I would think based on their current behavior, that you will probably be successful bonding them into a trio. Spaying/neutering can sometimes cause behavior changes that can affect this, but usually they just become more mellow and easier to bond. Depends on the rabbit though. I have two females that hardly mellowed at all after being spayed. But with your rabbits having always been around each other and used to each other, that will probably make it easier. You should go into the neutering spaying thing fully informed though. In most instances it helps improve and sometimes completely correct troublesome hormonal behavior, and makes bonding more possible without the hormones involved, but also doesn't guarantee a bond will work out. But you also need to be aware that in a few rare instances spaying/neutering can change a rabbits behavior for the worse. This isn't common, but it can happen. Also with getting your male neutered soon, you will need to wait at least 4-8 weeks before trying to bond. Most of the time the hormones have worn off by 4 weeks, but I've read of rare instances where males have remained fertile up to 6 weeks. So if you want to completely avoid any chance of babies, then you'll want to wait at least 6 weeks. Unless you get your girls spayed. Then it's just a matter of waiting for the hormones to fade enough so that he isn't pestering and irritating them too much.

I wish that was my cage :) It's just one that I really like. You can find the details about it on this link.
http://rabbitcondo.com/lara-and-harrels-deluxe-wide-rabbit-condo

One way to access a top level would be the top opening, or having a large enough door opening in the front. But then you also have to consider the cages stability and the shelves being supported. That's one of the things I like about the condo above, is that it has a large front opening and space for the owner to reach in to clean. I can't tell exactly, but I imagine the top level has access through the panels on the end.
 
Thanks for the link to that! I will check it out.

I have heard that there are sometimes negative results to having them fixed. I know it can be true for dogs/cats as well so I am just hoping for the best.
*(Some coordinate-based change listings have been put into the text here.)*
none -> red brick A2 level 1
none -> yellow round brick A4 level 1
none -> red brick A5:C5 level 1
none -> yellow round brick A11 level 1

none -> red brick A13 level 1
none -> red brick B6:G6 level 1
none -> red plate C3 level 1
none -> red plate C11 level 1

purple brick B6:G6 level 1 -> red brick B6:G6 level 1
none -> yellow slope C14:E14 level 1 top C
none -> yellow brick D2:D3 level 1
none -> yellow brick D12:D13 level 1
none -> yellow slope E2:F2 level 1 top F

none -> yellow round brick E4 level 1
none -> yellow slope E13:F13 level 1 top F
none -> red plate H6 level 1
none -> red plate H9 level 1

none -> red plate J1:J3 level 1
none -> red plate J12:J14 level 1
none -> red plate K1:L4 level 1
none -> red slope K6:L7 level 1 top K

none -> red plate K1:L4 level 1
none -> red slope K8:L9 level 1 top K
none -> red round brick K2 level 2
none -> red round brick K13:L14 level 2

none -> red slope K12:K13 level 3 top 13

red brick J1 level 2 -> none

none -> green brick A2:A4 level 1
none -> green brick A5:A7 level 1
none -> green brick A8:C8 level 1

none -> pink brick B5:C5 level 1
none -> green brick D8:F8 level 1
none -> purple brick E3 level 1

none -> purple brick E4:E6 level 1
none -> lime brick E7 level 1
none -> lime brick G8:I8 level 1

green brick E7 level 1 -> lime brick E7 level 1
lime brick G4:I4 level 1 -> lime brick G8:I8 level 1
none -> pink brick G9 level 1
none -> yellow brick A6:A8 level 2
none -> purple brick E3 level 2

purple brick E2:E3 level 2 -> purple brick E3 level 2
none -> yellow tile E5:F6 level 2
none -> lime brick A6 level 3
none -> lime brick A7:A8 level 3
I think our litter box may be an issue. I was just discussing this with my husband. We may have to go for something more like what we use for our cats. For them we use a storage tub with high sides. We've cut out a space for them to get in and out of it (and sanded it down to smooth out rough edges making it safe for them) and it works so much better than the traditional cat litter box we used to use. I bet Thumper needs something with higher sides. We used to have corner litter boxes with high backs on them but they were on the small side and they couldn't fit fully in them so we opted for large cat litter pans. Its definitely a process, finding what works!
 
Some great suggestions so far, I just wanted to ask whether you are placing hay in the litter box as well? Rabbits like to eat while they go, so if you can hang a hay rack next to/above the litter box, or put hay at one end of the box, it might also help to encourage him to sit in there and go.